L’Italia rimane indietro e delude sul fronte della ripresa. Pesano le mancate riforme e non si tornerà ai valori prerecessivi prima del 2015. E’ il giudizio espresso dal Centro studi Confindustria nel rapporto ‘Scenari economici’. Il nostro Paese, spiega il Csc, “replica la cattiva performance che ha manifestato dal 1997 in avanti. Aumenta il conto delle riforme mancate o incomplete o inadeguate rispetto a quanto realizzato dai partner-concorrenti. Confindustria limata al ribasso le stime del Pil, prevedendo che la crescita si fermerà al +1% nel 2010 (rivisto dal +1,2%) ed al +1,1% nel 2011 (dal +1,3%): ” Il confronto con la Germania è impietoso”.

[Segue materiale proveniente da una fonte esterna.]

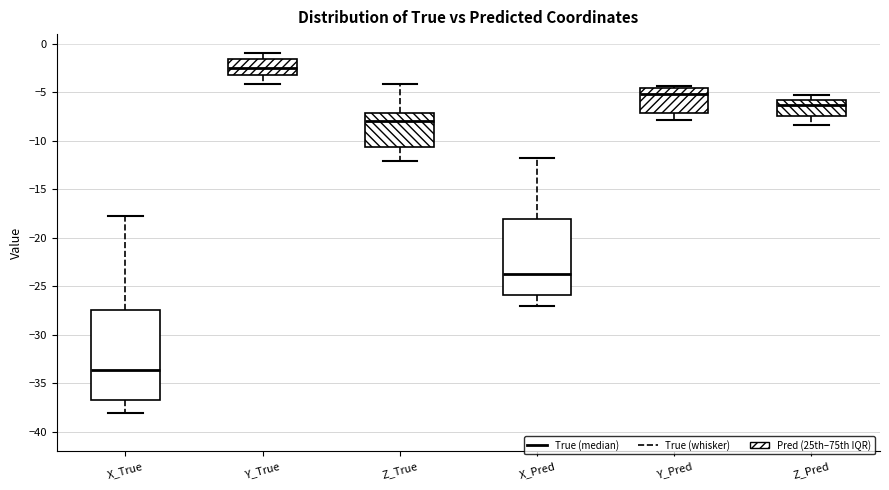

Where does the median line of the box for X_Pred sit on the y-axis? The values are not printed on the chart, so give them approximately, as read against the axis.

-24.0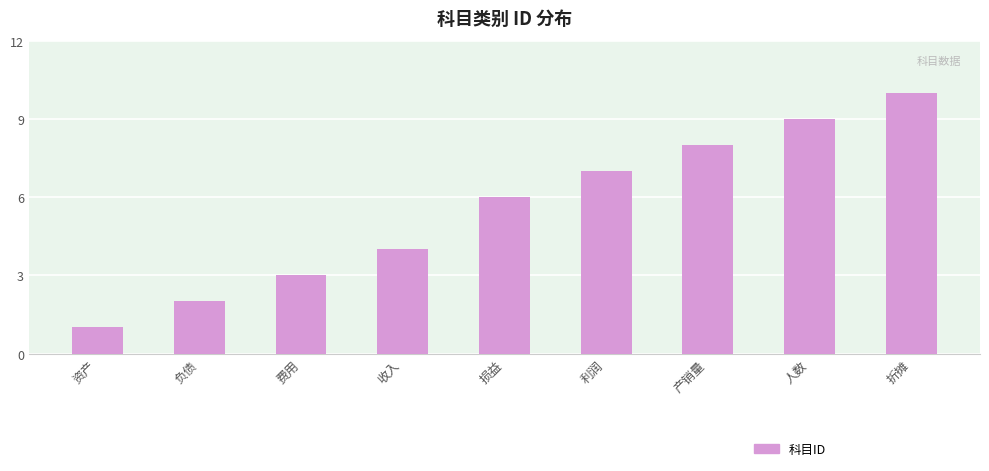

What is the greatest value displayed?

10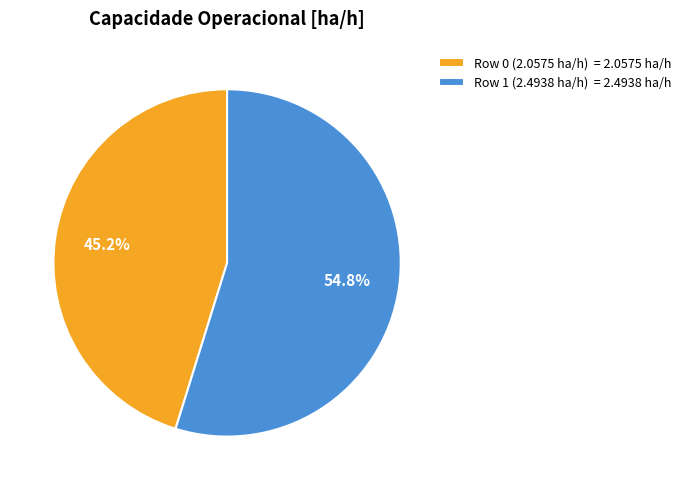

How many segments does this pie chart have?

2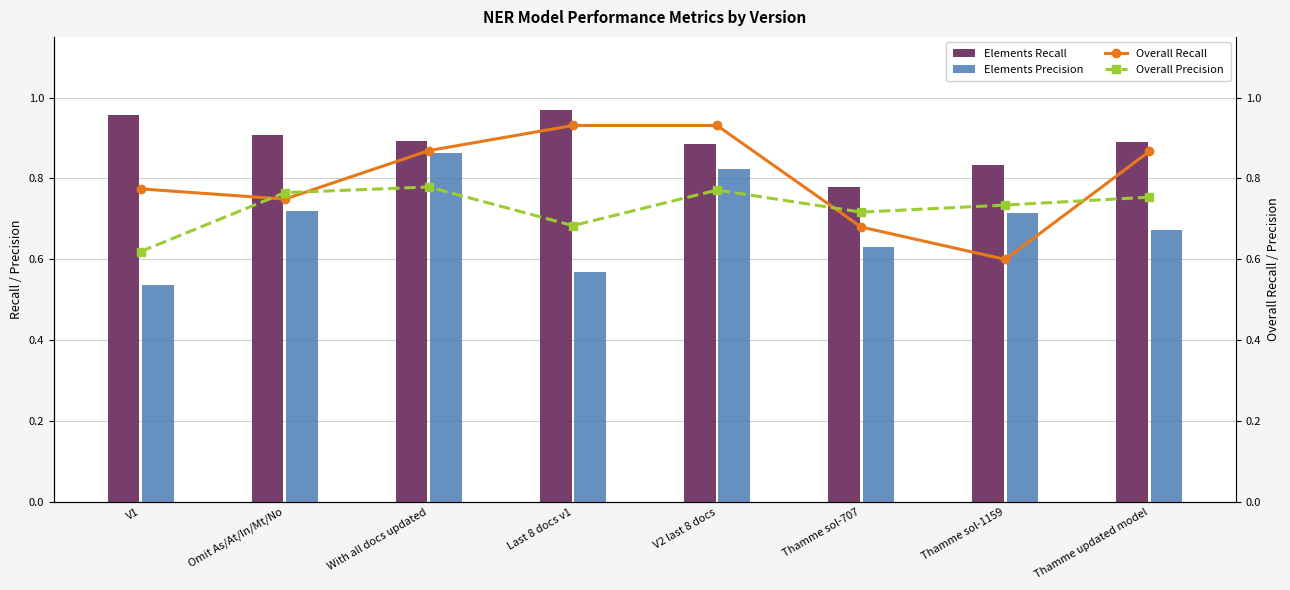

What is the difference between the Elements Precision values at Thamme sol-1159 and Thamme sol-707?

0.1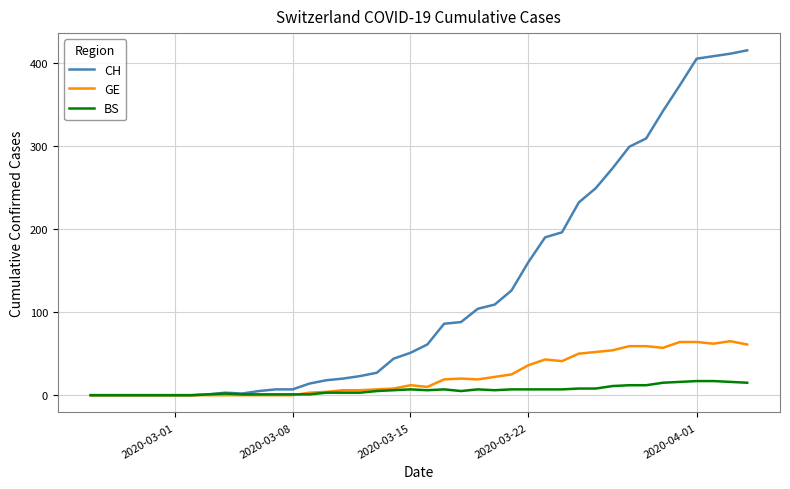

Which series has the widest spread of values?

CH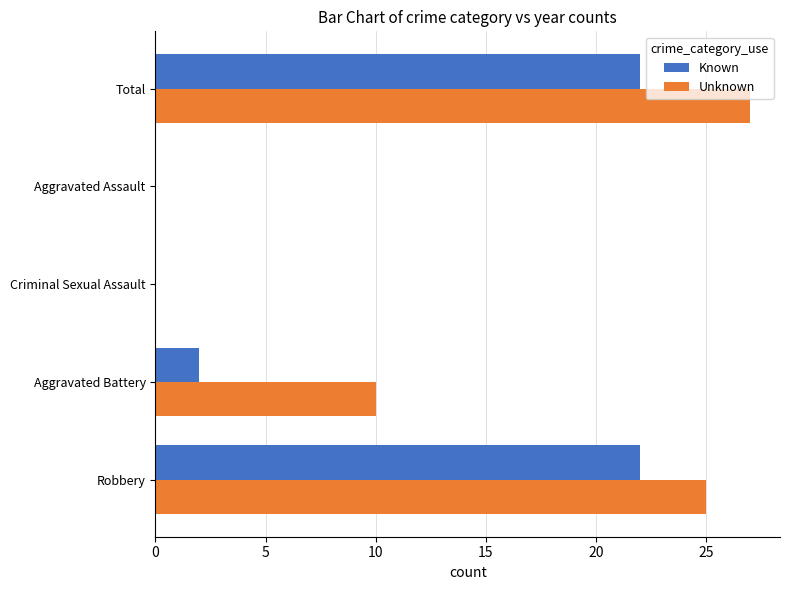

What are all the series names shown in the legend?

Known, Unknown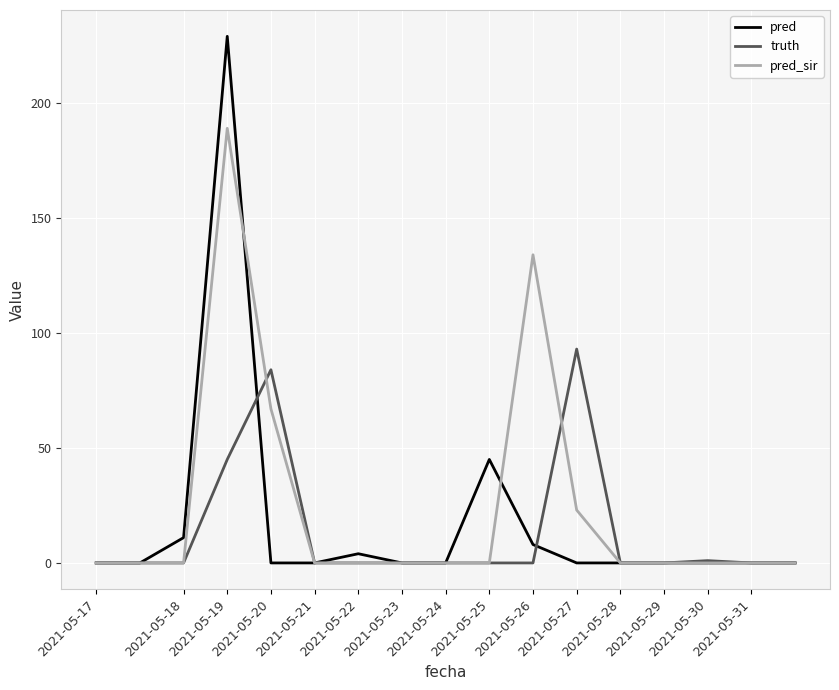

True or false: pred has more than 0 interior local peaks.

True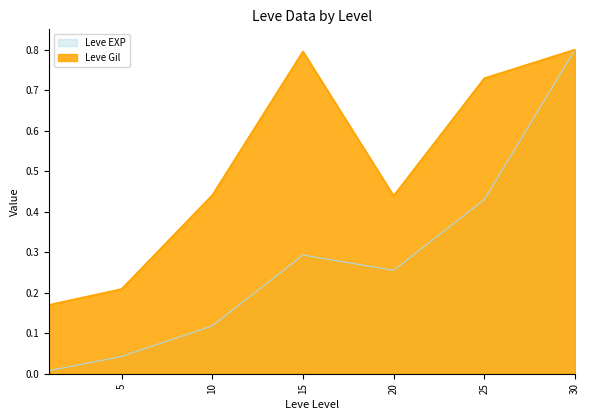

True or false: Leve EXP has a value of 0.2 at 20.

False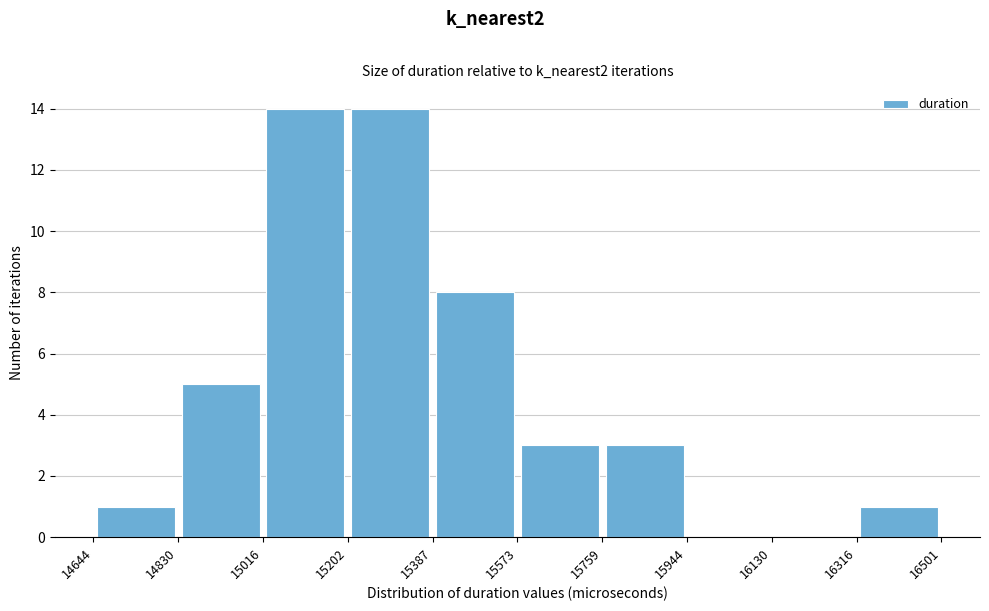

Reading left to right, transcribe this chart: for each bar, give the range it covers on the x-axis and its height. The values are not printed on the chart, so give them approximately, as read against the axis.

14644 to 14830: 1
14830 to 15016: 5
15016 to 15202: 14
15202 to 15387: 14
15387 to 15573: 8
15573 to 15759: 3
15759 to 15944: 3
15944 to 16130: 0
16130 to 16316: 0
16316 to 16501: 1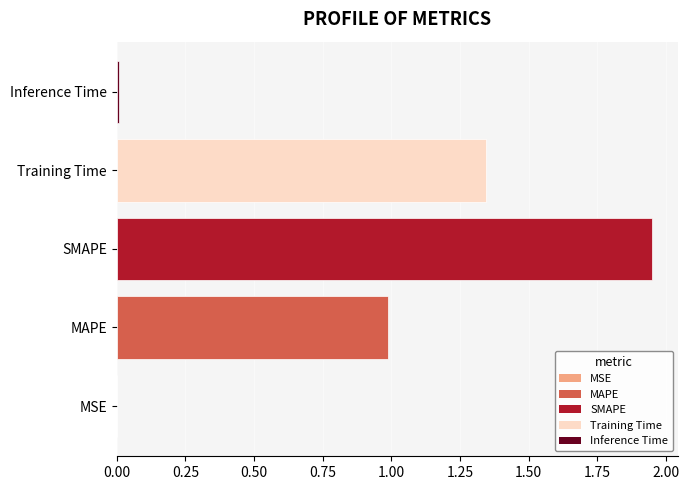

What is the change in value from MAPE to Training Time?

+0.4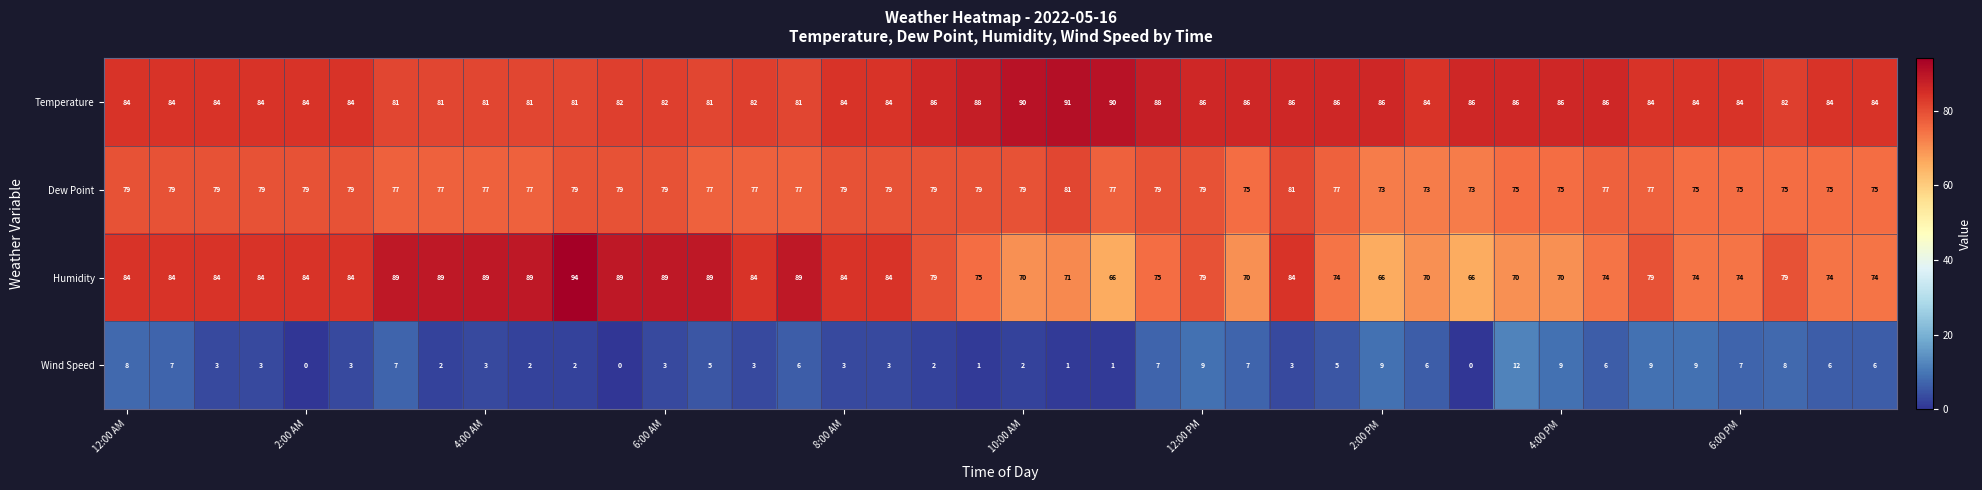

Count the Dew Point values in the range 75 to 79.

35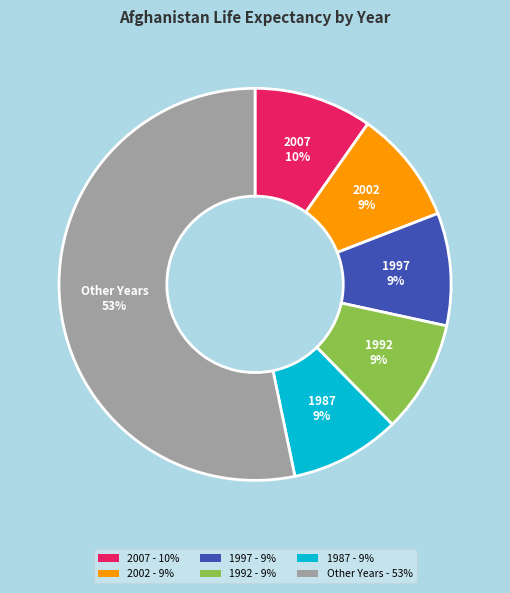

To the nearest percent, what is the difference between the largest and smallest slice percentages?

44%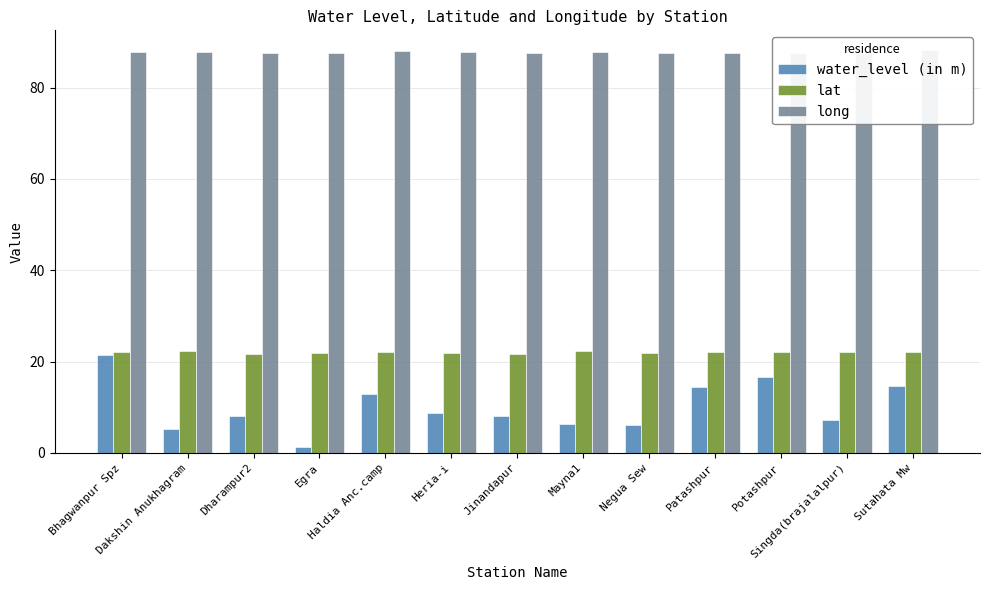

Between Egra and Negua Sew, which series saw the biggest shift?

water_level (in m)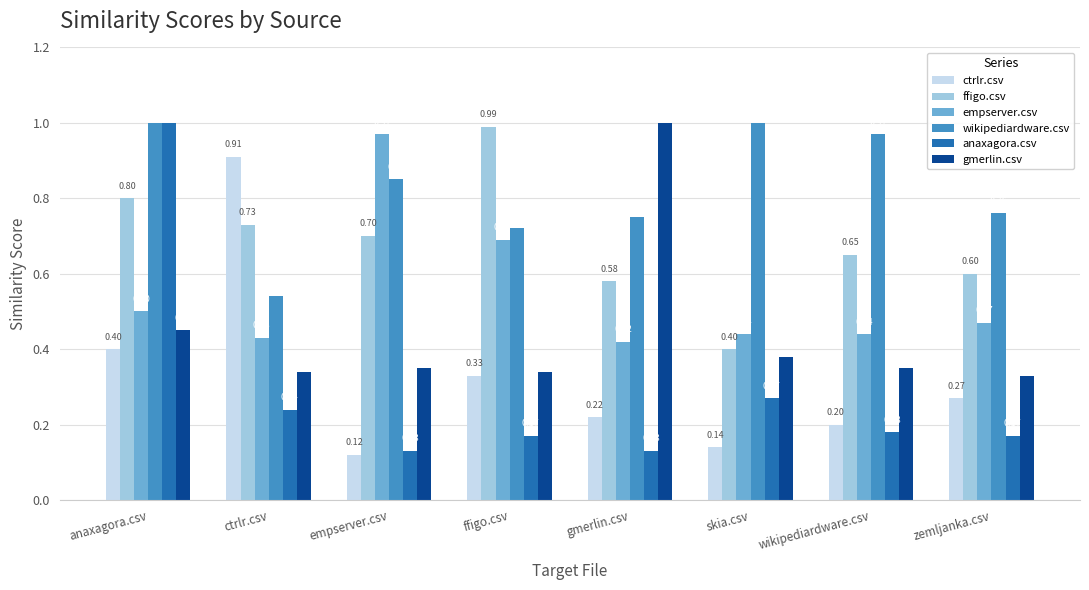

What is the highest value of the empserver.csv series?

1.0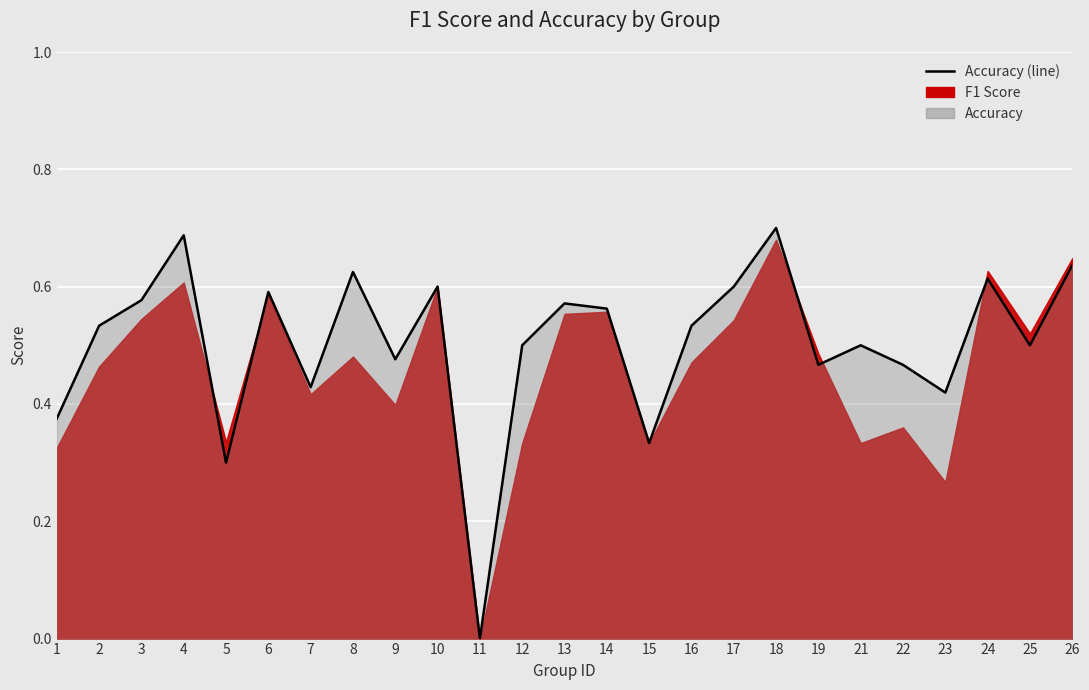

How many lines are shown in the chart?

1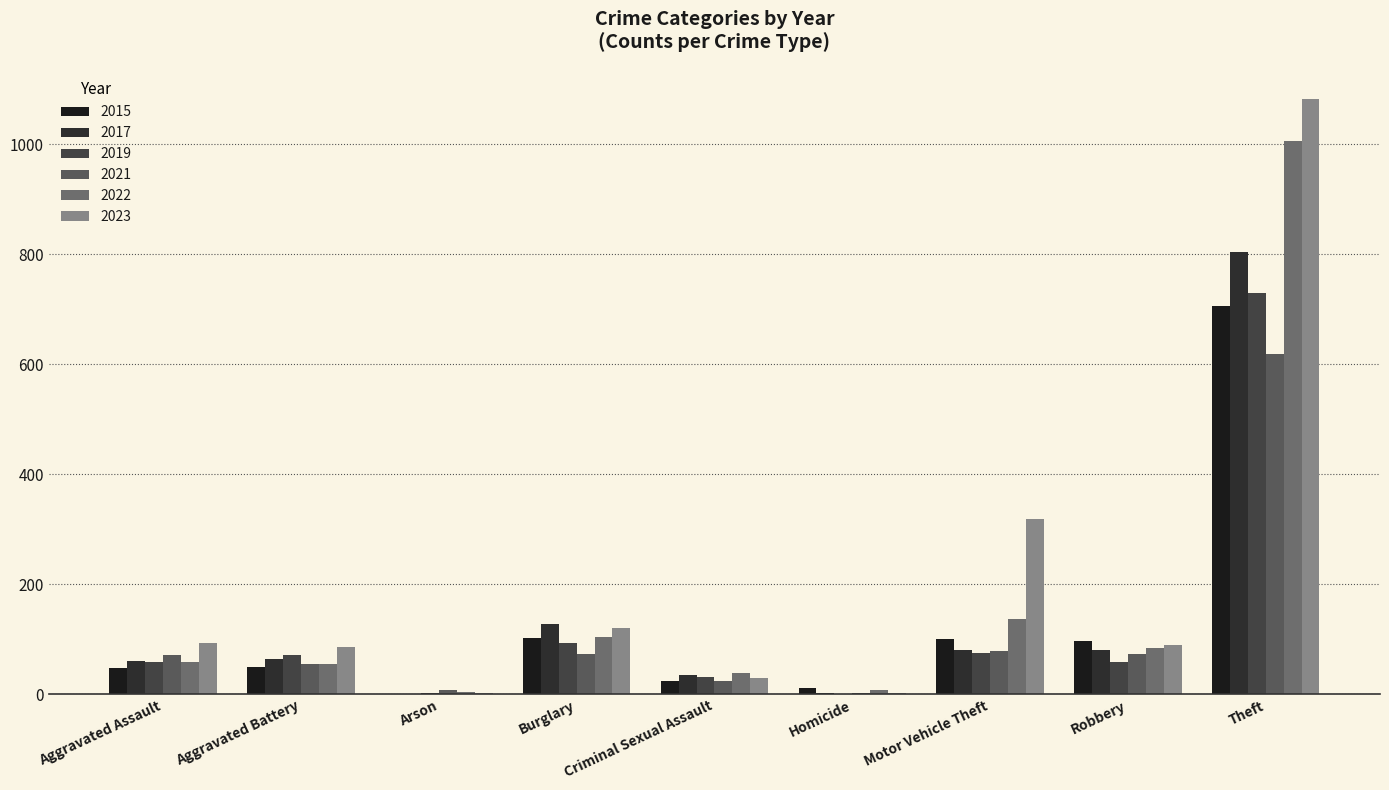

Between Motor Vehicle Theft and Homicide, which is larger?

Motor Vehicle Theft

Insomma, “l’Italia delude. La frenata estiva e autunnale – si legge nel rapporto – è stata decisamente più netta dell’atteso e il 2010 si chiude con produzione industriale e Pil quasi stagnanti. La malattia della lenta crescita non è mai stata vinta, come la migliorata dinamica della produttività nel 2006 e nel 2007 aveva lasciato sperare”. Il comportamento durante la crisi ha dissipato ogni dubbio al riguardo: la contrazione economica è stata violenta, -6,8% il Pil da massimo a minimo, 35 trimestri perduti.

Il recupero si dimostra indeciso e lentissimo: +1,5% finora. Così, prosegue il Csc, “non si ritornerà sui valori prerecessivi che nella primavera del 2015”. “Per riagguantare entro la fine del 2020 il livello del trend, per altro modesto, registrato tra 2000 e 2007, – avverte il Csc – l’Italia dovrebbe procedere d’ora in poi ad almeno il 2% annuo. Un obiettivo raggiungibile in un arco di tempo ragionevole, come insegna la lezione tedesca, entro il 2012 secondo gli stessi documenti governativi. Ma per coglierlo gli strumenti messi in campo appaiono insufficienti”.

Le condizioni del mercato del lavoro restano “difficili” e dall’inizio della crisi, cioè dal primo trimestre del 2008 a oggi, sono stati persi 540.000 posti. Il tasso di disoccupazione è all’8,5% nel 2010 e si stima dell’8,9% nel 2011 e 2012: inizierà a scendere molto gradualmente nel corso del 2012, dopo aver toccato l’apice (9%) nel quarto trimestre dell’anno venturo. Il massiccio ricorso alla Cig durante la recessione, si legge nel rapporto, ha notevolmente attenuato l’impatto della crisi sul numero di occupati: dal primo trimestre del 2008 al terzo del 2010 quest’ultimo è diminuito di 540.000 unità, contro una diminuzione delle ula (unità di lavoro equivalenti a tempo pieno) di 1 milione e 221.000 unità, di cui 480.000 assorbite dalla Cig al suo picco nel secondo trimestre del 2010.

Tanto più consistente è stato il ricorso alla Cig (particolarmente elevato in alcuni comparti industriali), tanto più lenta sarà la ripresa dell’occupazione. La riduzione dei cassintegrati ritarda infatti la creazione di posti di lavoro. Il loro mancato reintegro si traduce in disoccupazione.